The BI packs 24 billion transistors, and it’s based on a home-made GPU architecture, the report said, offering an impressive price/performance ratio.
The chip is built with the cutting-edge 7nm process node and 2.5D CoWoS (chip-on-wafer-on-substrate) packaging.
According to tomsHARDWARE, Tianshu Zhixin commenced development on its BI chip in 2018.

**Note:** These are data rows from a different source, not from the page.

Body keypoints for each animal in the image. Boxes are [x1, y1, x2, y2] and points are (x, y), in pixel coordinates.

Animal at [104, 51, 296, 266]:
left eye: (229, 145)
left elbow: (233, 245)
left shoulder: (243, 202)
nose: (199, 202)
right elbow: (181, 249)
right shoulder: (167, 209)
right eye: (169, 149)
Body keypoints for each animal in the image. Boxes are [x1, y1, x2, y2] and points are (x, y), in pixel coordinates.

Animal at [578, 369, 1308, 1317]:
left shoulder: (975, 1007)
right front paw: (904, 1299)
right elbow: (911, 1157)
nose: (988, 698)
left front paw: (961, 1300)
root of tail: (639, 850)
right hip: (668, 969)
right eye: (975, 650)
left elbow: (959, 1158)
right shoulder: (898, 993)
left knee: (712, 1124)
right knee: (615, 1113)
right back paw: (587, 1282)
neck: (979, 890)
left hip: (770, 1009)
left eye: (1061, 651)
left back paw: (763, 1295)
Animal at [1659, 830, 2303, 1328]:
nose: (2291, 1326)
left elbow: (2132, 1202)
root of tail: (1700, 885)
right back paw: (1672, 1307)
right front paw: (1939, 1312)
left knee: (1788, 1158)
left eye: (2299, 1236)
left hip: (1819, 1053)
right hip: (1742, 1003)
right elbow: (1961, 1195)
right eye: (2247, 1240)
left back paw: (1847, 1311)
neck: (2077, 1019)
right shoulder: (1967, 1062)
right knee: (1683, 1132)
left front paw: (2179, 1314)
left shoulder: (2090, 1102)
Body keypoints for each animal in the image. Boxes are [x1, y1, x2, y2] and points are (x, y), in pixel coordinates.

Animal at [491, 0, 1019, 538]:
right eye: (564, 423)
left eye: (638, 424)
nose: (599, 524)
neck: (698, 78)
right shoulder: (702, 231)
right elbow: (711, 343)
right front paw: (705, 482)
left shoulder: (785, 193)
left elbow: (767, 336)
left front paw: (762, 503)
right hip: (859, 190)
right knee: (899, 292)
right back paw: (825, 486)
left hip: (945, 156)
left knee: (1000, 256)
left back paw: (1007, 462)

The company finalized the tapeout for BI back in May 2020 and should have already underwent mass production if Tianshu Zhixin wants to meets its goal of commercializing the chip this year.
The BI solution reportedly provides twice the performance of existing mainstream products on the market, while also offering a very appealing performance-to-cost ratio, the report said.
Its main profile is, of course, machine learning and serving the HPC market, and to this end it also uses TSMC’s CoWoS technology, which puts the memory in an encapsulated graphics card, thus enabling very high memory bandwidth.
This is probably an HBM2 standard, but this has not been specifically explained, the report said.
BI supports a plethora of floating point formats, including FP32, FP16, BF16, INT32, INT16, and INT8, just to mention a few.
Tianshu Zhixin is keeping a tight lip on the BI’s performance, but the company has teased FP16 performance up to 147 TFLOPS (floating point operations per second, in trillions), the report said.
For comparison, the Nvidia A100 and AMD Instinct MI100 deliver FP16 performance figures up to 77.97 TFLOPS and 184.6 TFLOPS, respectively.
While most of the home-grown Chinese processors we have seen thus far under-delivered when it comes to direct performance comparisons with mainstream US models, if China keeps up like this on the performance side and also offers aggressive price schemes, we could be seeing some decent alternatives to the US models in just a few years.